ACTION ITEM:
The part to set down runs from the first line of the data below through the line with "3.0 | 10 | 12 | 15 |", inclusive; write it exactly and leave out the pictures.
BEGIN EXTRACTED INFORMATION
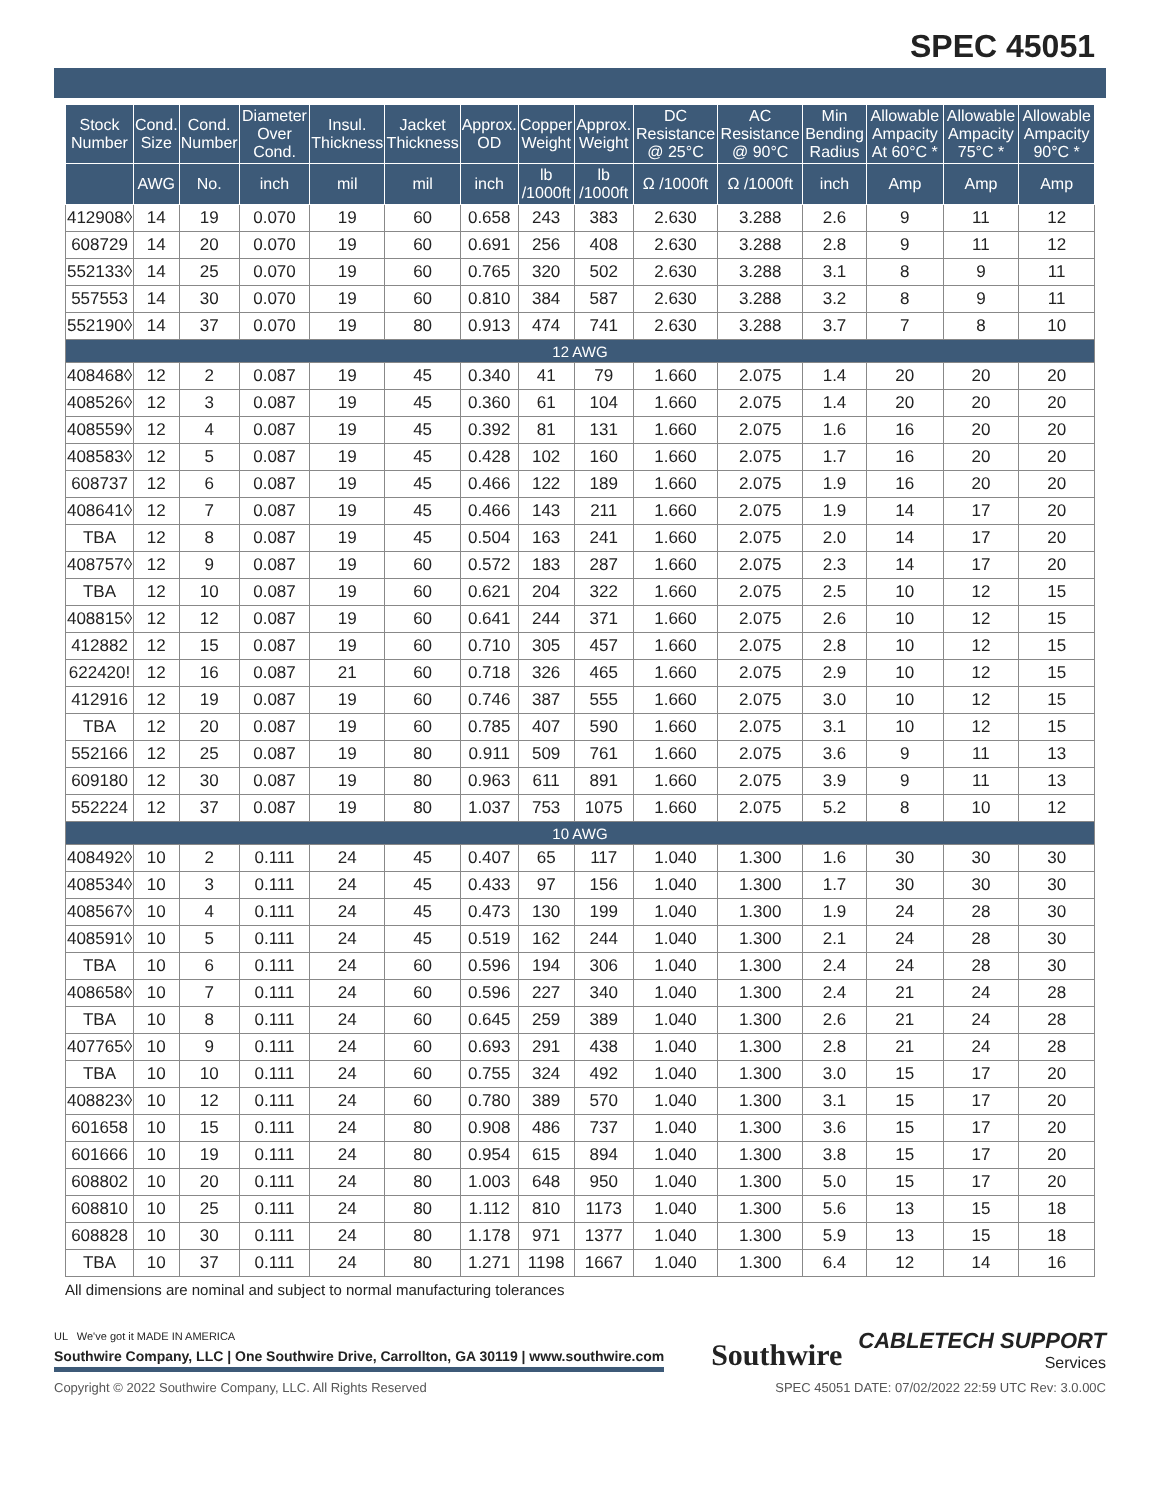SPEC 45051
| Stock Number | Cond. Size | Cond. Number | Diameter Over Cond. | Insul. Thickness | Jacket Thickness | Approx. OD | Copper Weight | Approx. Weight | DC Resistance @ 25°C | AC Resistance @ 90°C | Min Bending Radius | Allowable Ampacity At 60°C * | Allowable Ampacity 75°C * | Allowable Ampacity 90°C * |
| --- | --- | --- | --- | --- | --- | --- | --- | --- | --- | --- | --- | --- | --- | --- |
| | AWG | No. | inch | mil | mil | inch | lb /1000ft | lb /1000ft | Ω /1000ft | Ω /1000ft | inch | Amp | Amp | Amp |
| 412908◊ | 14 | 19 | 0.070 | 19 | 60 | 0.658 | 243 | 383 | 2.630 | 3.288 | 2.6 | 9 | 11 | 12 |
| 608729 | 14 | 20 | 0.070 | 19 | 60 | 0.691 | 256 | 408 | 2.630 | 3.288 | 2.8 | 9 | 11 | 12 |
| 552133◊ | 14 | 25 | 0.070 | 19 | 60 | 0.765 | 320 | 502 | 2.630 | 3.288 | 3.1 | 8 | 9 | 11 |
| 557553 | 14 | 30 | 0.070 | 19 | 60 | 0.810 | 384 | 587 | 2.630 | 3.288 | 3.2 | 8 | 9 | 11 |
| 552190◊ | 14 | 37 | 0.070 | 19 | 80 | 0.913 | 474 | 741 | 2.630 | 3.288 | 3.7 | 7 | 8 | 10 |
| 12 AWG | | | | | | | | | | | | | | |
| 408468◊ | 12 | 2 | 0.087 | 19 | 45 | 0.340 | 41 | 79 | 1.660 | 2.075 | 1.4 | 20 | 20 | 20 |
| 408526◊ | 12 | 3 | 0.087 | 19 | 45 | 0.360 | 61 | 104 | 1.660 | 2.075 | 1.4 | 20 | 20 | 20 |
| 408559◊ | 12 | 4 | 0.087 | 19 | 45 | 0.392 | 81 | 131 | 1.660 | 2.075 | 1.6 | 16 | 20 | 20 |
| 408583◊ | 12 | 5 | 0.087 | 19 | 45 | 0.428 | 102 | 160 | 1.660 | 2.075 | 1.7 | 16 | 20 | 20 |
| 608737 | 12 | 6 | 0.087 | 19 | 45 | 0.466 | 122 | 189 | 1.660 | 2.075 | 1.9 | 16 | 20 | 20 |
| 408641◊ | 12 | 7 | 0.087 | 19 | 45 | 0.466 | 143 | 211 | 1.660 | 2.075 | 1.9 | 14 | 17 | 20 |
| TBA | 12 | 8 | 0.087 | 19 | 45 | 0.504 | 163 | 241 | 1.660 | 2.075 | 2.0 | 14 | 17 | 20 |
| 408757◊ | 12 | 9 | 0.087 | 19 | 60 | 0.572 | 183 | 287 | 1.660 | 2.075 | 2.3 | 14 | 17 | 20 |
| TBA | 12 | 10 | 0.087 | 19 | 60 | 0.621 | 204 | 322 | 1.660 | 2.075 | 2.5 | 10 | 12 | 15 |
| 408815◊ | 12 | 12 | 0.087 | 19 | 60 | 0.641 | 244 | 371 | 1.660 | 2.075 | 2.6 | 10 | 12 | 15 |
| 412882 | 12 | 15 | 0.087 | 19 | 60 | 0.710 | 305 | 457 | 1.660 | 2.075 | 2.8 | 10 | 12 | 15 |
| 622420! | 12 | 16 | 0.087 | 21 | 60 | 0.718 | 326 | 465 | 1.660 | 2.075 | 2.9 | 10 | 12 | 15 |
| 412916 | 12 | 19 | 0.087 | 19 | 60 | 0.746 | 387 | 555 | 1.660 | 2.075 | 3.0 | 10 | 12 | 15 |
| TBA | 12 | 20 | 0.087 | 19 | 60 | 0.785 | 407 | 590 | 1.660 | 2.075 | 3.1 | 10 | 12 | 15 |
| 552166 | 12 | 25 | 0.087 | 19 | 80 | 0.911 | 509 | 761 | 1.660 | 2.075 | 3.6 | 9 | 11 | 13 |
| 609180 | 12 | 30 | 0.087 | 19 | 80 | 0.963 | 611 | 891 | 1.660 | 2.075 | 3.9 | 9 | 11 | 13 |
| 552224 | 12 | 37 | 0.087 | 19 | 80 | 1.037 | 753 | 1075 | 1.660 | 2.075 | 5.2 | 8 | 10 | 12 |
| 10 AWG | | | | | | | | | | | | | | |
| 408492◊ | 10 | 2 | 0.111 | 24 | 45 | 0.407 | 65 | 117 | 1.040 | 1.300 | 1.6 | 30 | 30 | 30 |
| 408534◊ | 10 | 3 | 0.111 | 24 | 45 | 0.433 | 97 | 156 | 1.040 | 1.300 | 1.7 | 30 | 30 | 30 |
| 408567◊ | 10 | 4 | 0.111 | 24 | 45 | 0.473 | 130 | 199 | 1.040 | 1.300 | 1.9 | 24 | 28 | 30 |
| 408591◊ | 10 | 5 | 0.111 | 24 | 45 | 0.519 | 162 | 244 | 1.040 | 1.300 | 2.1 | 24 | 28 | 30 |
| TBA | 10 | 6 | 0.111 | 24 | 60 | 0.596 | 194 | 306 | 1.040 | 1.300 | 2.4 | 24 | 28 | 30 |
| 408658◊ | 10 | 7 | 0.111 | 24 | 60 | 0.596 | 227 | 340 | 1.040 | 1.300 | 2.4 | 21 | 24 | 28 |
| TBA | 10 | 8 | 0.111 | 24 | 60 | 0.645 | 259 | 389 | 1.040 | 1.300 | 2.6 | 21 | 24 | 28 |
| 407765◊ | 10 | 9 | 0.111 | 24 | 60 | 0.693 | 291 | 438 | 1.040 | 1.300 | 2.8 | 21 | 24 | 28 |
| TBA | 10 | 10 | 0.111 | 24 | 60 | 0.755 | 324 | 492 | 1.040 | 1.300 | 3.0 | 15 | 17 | 20 |
| 408823◊ | 10 | 12 | 0.111 | 24 | 60 | 0.780 | 389 | 570 | 1.040 | 1.300 | 3.1 | 15 | 17 | 20 |
| 601658 | 10 | 15 | 0.111 | 24 | 80 | 0.908 | 486 | 737 | 1.040 | 1.300 | 3.6 | 15 | 17 | 20 |
| 601666 | 10 | 19 | 0.111 | 24 | 80 | 0.954 | 615 | 894 | 1.040 | 1.300 | 3.8 | 15 | 17 | 20 |
| 608802 | 10 | 20 | 0.111 | 24 | 80 | 1.003 | 648 | 950 | 1.040 | 1.300 | 5.0 | 15 | 17 | 20 |
| 608810 | 10 | 25 | 0.111 | 24 | 80 | 1.112 | 810 | 1173 | 1.040 | 1.300 | 5.6 | 13 | 15 | 18 |
| 608828 | 10 | 30 | 0.111 | 24 | 80 | 1.178 | 971 | 1377 | 1.040 | 1.300 | 5.9 | 13 | 15 | 18 |
| TBA | 10 | 37 | 0.111 | 24 | 80 | 1.271 | 1198 | 1667 | 1.040 | 1.300 | 6.4 | 12 | 14 | 16 |
All dimensions are nominal and subject to normal manufacturing tolerances
UL We've got it MADE IN AMERICA
Southwire Company, LLC | One Southwire Drive, Carrollton, GA 30119 | www.southwire.com
Southwire
CABLETECH SUPPORT
Services
Copyright © 2022 Southwire Company, LLC. All Rights Reserved SPEC 45051 DATE: 07/02/2022 22:59 UTC Rev: 3.0.00C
END EXTRACTED INFORMATION
RESULT FOR THIS TASK:
SPEC 45051
| Stock Number | Cond. Size | Cond. Number | Diameter Over Cond. | Insul. Thickness | Jacket Thickness | Approx. OD | Copper Weight | Approx. Weight | DC Resistance @ 25°C | AC Resistance @ 90°C | Min Bending Radius | Allowable Ampacity At 60°C * | Allowable Ampacity 75°C * | Allowable Ampacity 90°C * |
| --- | --- | --- | --- | --- | --- | --- | --- | --- | --- | --- | --- | --- | --- | --- |
| | AWG | No. | inch | mil | mil | inch | lb /1000ft | lb /1000ft | Ω /1000ft | Ω /1000ft | inch | Amp | Amp | Amp |
| 412908◊ | 14 | 19 | 0.070 | 19 | 60 | 0.658 | 243 | 383 | 2.630 | 3.288 | 2.6 | 9 | 11 | 12 |
| 608729 | 14 | 20 | 0.070 | 19 | 60 | 0.691 | 256 | 408 | 2.630 | 3.288 | 2.8 | 9 | 11 | 12 |
| 552133◊ | 14 | 25 | 0.070 | 19 | 60 | 0.765 | 320 | 502 | 2.630 | 3.288 | 3.1 | 8 | 9 | 11 |
| 557553 | 14 | 30 | 0.070 | 19 | 60 | 0.810 | 384 | 587 | 2.630 | 3.288 | 3.2 | 8 | 9 | 11 |
| 552190◊ | 14 | 37 | 0.070 | 19 | 80 | 0.913 | 474 | 741 | 2.630 | 3.288 | 3.7 | 7 | 8 | 10 |
| 12 AWG | | | | | | | | | | | | | | |
| 408468◊ | 12 | 2 | 0.087 | 19 | 45 | 0.340 | 41 | 79 | 1.660 | 2.075 | 1.4 | 20 | 20 | 20 |
| 408526◊ | 12 | 3 | 0.087 | 19 | 45 | 0.360 | 61 | 104 | 1.660 | 2.075 | 1.4 | 20 | 20 | 20 |
| 408559◊ | 12 | 4 | 0.087 | 19 | 45 | 0.392 | 81 | 131 | 1.660 | 2.075 | 1.6 | 16 | 20 | 20 |
| 408583◊ | 12 | 5 | 0.087 | 19 | 45 | 0.428 | 102 | 160 | 1.660 | 2.075 | 1.7 | 16 | 20 | 20 |
| 608737 | 12 | 6 | 0.087 | 19 | 45 | 0.466 | 122 | 189 | 1.660 | 2.075 | 1.9 | 16 | 20 | 20 |
| 408641◊ | 12 | 7 | 0.087 | 19 | 45 | 0.466 | 143 | 211 | 1.660 | 2.075 | 1.9 | 14 | 17 | 20 |
| TBA | 12 | 8 | 0.087 | 19 | 45 | 0.504 | 163 | 241 | 1.660 | 2.075 | 2.0 | 14 | 17 | 20 |
| 408757◊ | 12 | 9 | 0.087 | 19 | 60 | 0.572 | 183 | 287 | 1.660 | 2.075 | 2.3 | 14 | 17 | 20 |
| TBA | 12 | 10 | 0.087 | 19 | 60 | 0.621 | 204 | 322 | 1.660 | 2.075 | 2.5 | 10 | 12 | 15 |
| 408815◊ | 12 | 12 | 0.087 | 19 | 60 | 0.641 | 244 | 371 | 1.660 | 2.075 | 2.6 | 10 | 12 | 15 |
| 412882 | 12 | 15 | 0.087 | 19 | 60 | 0.710 | 305 | 457 | 1.660 | 2.075 | 2.8 | 10 | 12 | 15 |
| 622420! | 12 | 16 | 0.087 | 21 | 60 | 0.718 | 326 | 465 | 1.660 | 2.075 | 2.9 | 10 | 12 | 15 |
| 412916 | 12 | 19 | 0.087 | 19 | 60 | 0.746 | 387 | 555 | 1.660 | 2.075 | 3.0 | 10 | 12 | 15 |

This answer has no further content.